#### [Extract]
────────────────────────────────────────

By Jack Detsch September 13, 2018
Dozens of members of Congress began writing letters to Riyadh’s ambassador to Washington last month to point out the human cost of the Saudi-led blockade of Qatar.
The notes, all alike in style and substance, underscore the plight of mixed-nationality families stuck in limbo as a result of the year-long diplomatic spat. Saudi nationals living across the border, they point out, risk losing their citizenship.
“As we explore long-term solutions for the dispute within the Gulf Cooperation Council (GCC),” the letters conclude, “providing binational families with increased access to their loved ones seems like a potential starting point.”
The letters, it turns out, were written at the suggestion of McDermott Will and Emery, part of a multi-million lobbying blitz by Qatar to get Washington on its side in the increasingly nasty Gulf dispute. The gas-rich emirate spent $18.5 million in 2017 trying to counter damaging attacks on its reputation by Saudi Arabia and the United Arab Emirates, a five-fold increase over 2016.
By all indications, Qatar is settling in for a long siege.

────────────────────────────────────────

Rows from a collection
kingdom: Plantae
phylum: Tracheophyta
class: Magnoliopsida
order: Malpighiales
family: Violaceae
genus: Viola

────────────────────────────────────────

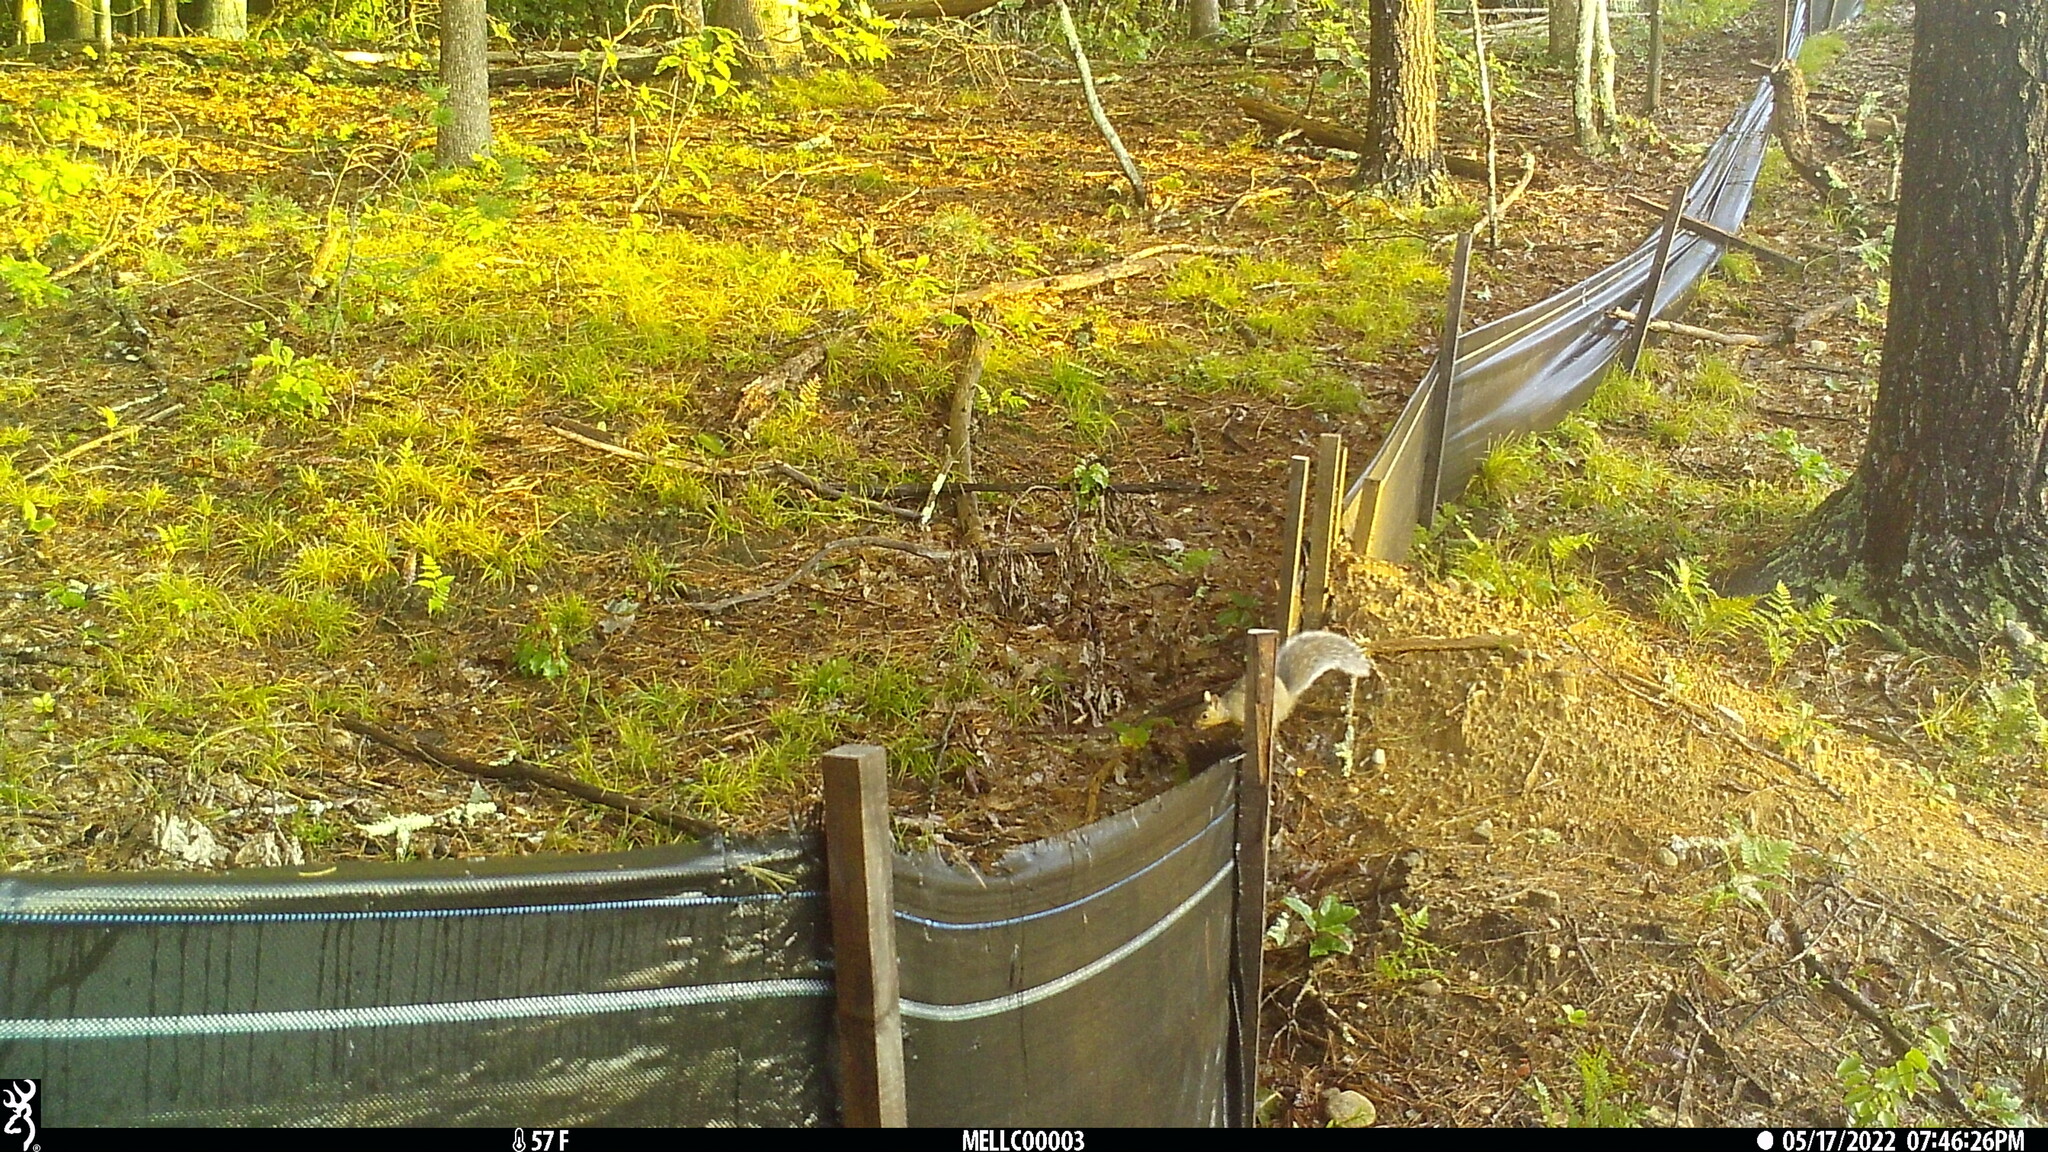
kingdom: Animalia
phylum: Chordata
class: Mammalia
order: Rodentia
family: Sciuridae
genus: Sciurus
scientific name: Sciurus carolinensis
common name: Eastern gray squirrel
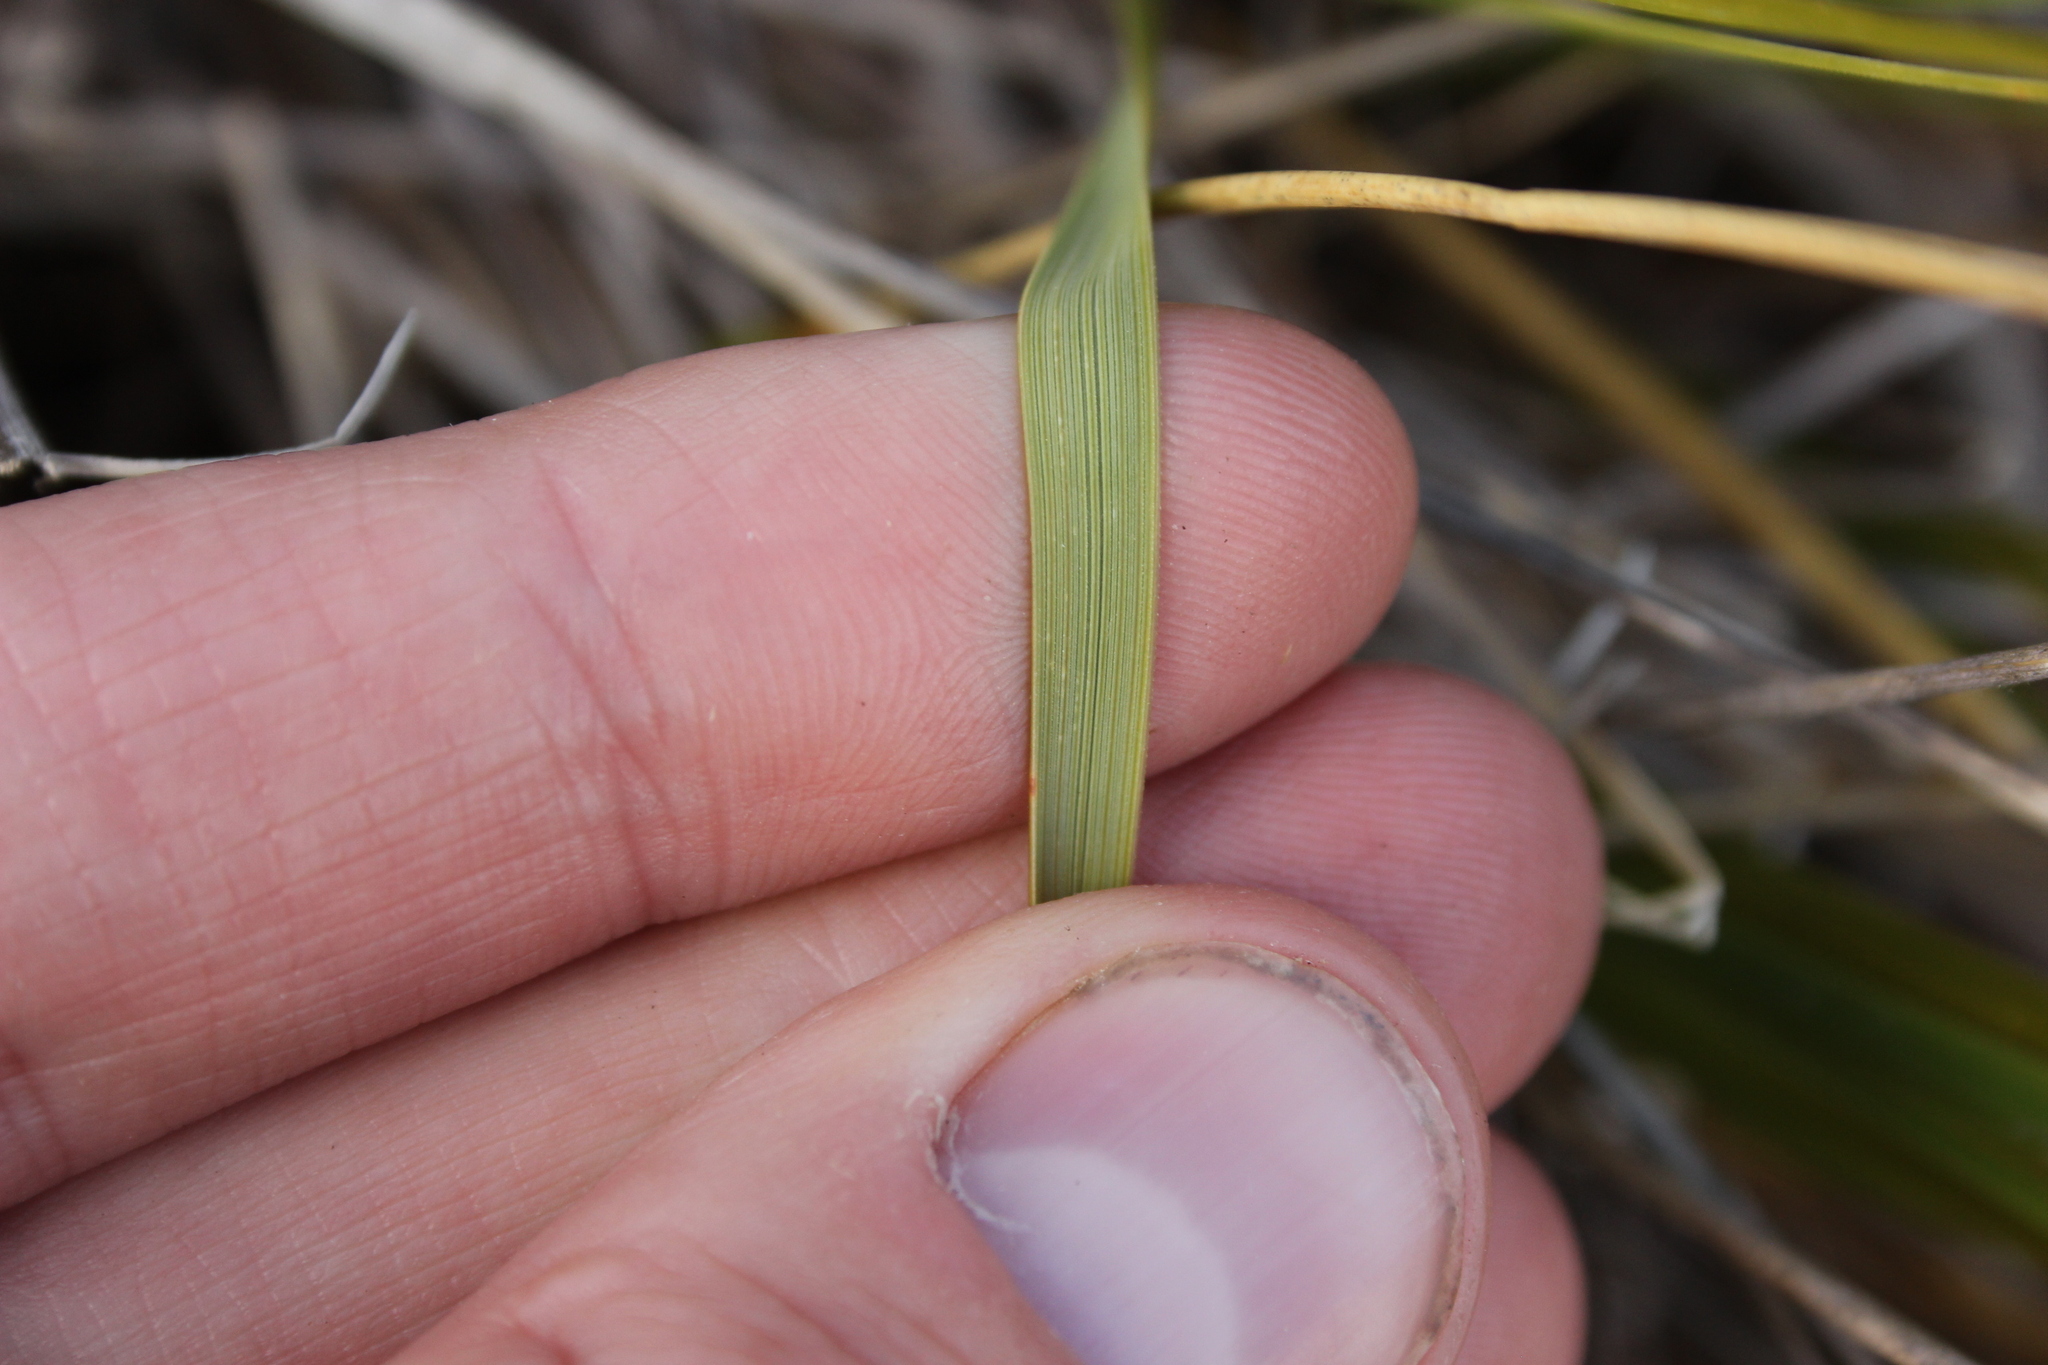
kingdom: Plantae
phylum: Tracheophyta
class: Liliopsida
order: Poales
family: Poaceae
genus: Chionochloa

────────────────────────────────────────

#### [Aim 1]
According to the article on Qatar's lobbying, how much did Qatar spend in 2017 trying to counter attacks on its reputation?
#### [Aim 2]
Please copy everything in the rows from the line containing "family: Sciuridae" down to the line containing "genus: Chionochloa", leaving the pictures out.

#### [Final result 1]
$18.5 million.

#### [Final result 2]
family: Sciuridae
genus: Sciurus
scientific name: Sciurus carolinensis
common name: Eastern gray squirrel
kingdom: Plantae
phylum: Tracheophyta
class: Liliopsida
order: Poales
family: Poaceae
genus: Chionochloa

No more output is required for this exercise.